If an odd function *exists* in $x=a$ and in $x=-a$ and if it has a zero in one of them, then necessarily it has one in its symmetric counterpart since $f(-a)=-f(a)$ by definition of *odd*.

The only way to make this go wrong, is if $f$ would be defined in *only one of those points*. This is something you may or may not (want to) allow for a function to be called *odd*.

What I mean is, consider an odd function where its positive zeros are x=1, x=2, x=3. Since it is odd, it has a symmetry related to origin of referencial, so there are also the zeros x=-1, x=-2, x=-3. But is it possible to have an odd function with x=1,x=2,x=3, x=-1 and x=-2? Where x=3 doesn't have a symmetric.

With the usual understanding (definition) of *odd*, you cannot have the situation you describe. We call a function odd if $f(-x)=-f(x)$ *"for all $x$"*, but this is only meaningful if for every $x$ in the domain of $f$, you **also** have $-x$ in that domain.

This means we're only considering functions defined on either $\mathbb{R}$ or with a domain that is symmetric with respect to the origin such as intervals of the form $[-a,a]$, with $a \in \mathbb{R}$.

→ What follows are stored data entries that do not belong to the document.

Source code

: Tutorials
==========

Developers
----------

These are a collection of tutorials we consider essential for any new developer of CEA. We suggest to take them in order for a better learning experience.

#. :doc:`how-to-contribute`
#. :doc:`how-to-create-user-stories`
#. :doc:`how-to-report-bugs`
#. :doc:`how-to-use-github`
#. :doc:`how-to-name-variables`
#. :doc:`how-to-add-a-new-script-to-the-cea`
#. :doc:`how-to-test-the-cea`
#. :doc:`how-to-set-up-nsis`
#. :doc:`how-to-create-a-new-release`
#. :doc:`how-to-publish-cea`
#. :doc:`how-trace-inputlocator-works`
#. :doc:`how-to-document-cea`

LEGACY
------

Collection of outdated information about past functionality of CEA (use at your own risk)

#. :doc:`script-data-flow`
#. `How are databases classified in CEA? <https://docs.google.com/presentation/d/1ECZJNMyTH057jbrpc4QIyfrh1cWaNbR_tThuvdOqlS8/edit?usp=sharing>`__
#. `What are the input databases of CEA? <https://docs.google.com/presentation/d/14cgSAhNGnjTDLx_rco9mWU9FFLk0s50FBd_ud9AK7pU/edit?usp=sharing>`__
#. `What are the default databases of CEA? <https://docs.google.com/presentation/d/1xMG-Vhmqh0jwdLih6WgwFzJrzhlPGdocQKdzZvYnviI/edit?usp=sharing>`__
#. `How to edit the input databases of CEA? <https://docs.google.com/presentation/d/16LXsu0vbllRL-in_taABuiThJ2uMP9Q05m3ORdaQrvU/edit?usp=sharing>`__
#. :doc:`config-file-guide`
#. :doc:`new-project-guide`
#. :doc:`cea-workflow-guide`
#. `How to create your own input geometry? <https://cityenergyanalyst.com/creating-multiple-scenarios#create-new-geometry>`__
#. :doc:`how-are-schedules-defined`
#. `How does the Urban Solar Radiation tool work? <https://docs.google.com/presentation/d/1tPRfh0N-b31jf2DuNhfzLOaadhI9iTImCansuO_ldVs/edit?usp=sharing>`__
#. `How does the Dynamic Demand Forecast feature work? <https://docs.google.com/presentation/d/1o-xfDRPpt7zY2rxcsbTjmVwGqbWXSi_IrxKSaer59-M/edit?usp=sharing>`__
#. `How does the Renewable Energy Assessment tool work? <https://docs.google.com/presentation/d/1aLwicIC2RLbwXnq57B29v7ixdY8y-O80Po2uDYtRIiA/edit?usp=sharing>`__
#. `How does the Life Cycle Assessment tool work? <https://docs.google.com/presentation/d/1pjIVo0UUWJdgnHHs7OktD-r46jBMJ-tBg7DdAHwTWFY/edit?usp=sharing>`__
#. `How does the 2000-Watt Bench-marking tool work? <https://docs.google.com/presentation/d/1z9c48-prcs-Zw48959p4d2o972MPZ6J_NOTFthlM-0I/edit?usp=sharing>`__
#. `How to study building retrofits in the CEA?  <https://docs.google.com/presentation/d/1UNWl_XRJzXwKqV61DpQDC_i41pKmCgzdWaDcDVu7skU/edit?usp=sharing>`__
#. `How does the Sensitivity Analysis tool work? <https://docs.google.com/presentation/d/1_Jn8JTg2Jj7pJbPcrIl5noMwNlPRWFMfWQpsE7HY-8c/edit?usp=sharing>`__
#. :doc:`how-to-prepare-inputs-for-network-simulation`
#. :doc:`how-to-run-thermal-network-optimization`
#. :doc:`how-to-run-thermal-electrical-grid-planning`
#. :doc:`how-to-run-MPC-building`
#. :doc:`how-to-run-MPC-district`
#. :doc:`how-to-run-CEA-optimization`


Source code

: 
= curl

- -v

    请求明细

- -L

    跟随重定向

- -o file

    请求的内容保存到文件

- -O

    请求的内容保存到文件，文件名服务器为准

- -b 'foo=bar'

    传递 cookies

Take for example the odd function which has (at least) the zeroes you describe:
$$f : \mathbb{R} \to \mathbb{R} : x \mapsto (x+3)(x+2)(x+1)x(x-1)(x-2)(x-3)$$
You could limit the domain to an asymmetric interval, such as $\left[ -2.5, 3.5 \right]$:
$$g : \left[ -2.5, 3.5 \right] \to \mathbb{R} : x \mapsto (x+3)(x+2)(x+1)x(x-1)(x-2)(x-3)$$
Now this function $g$ has a zero in $x=3$ without a symmetric counterpart, since it is undefined in $x=-3$. Whether or not you would still call this function *odd* depends on the definition: do you require the domain to be of the specific form as described above or not?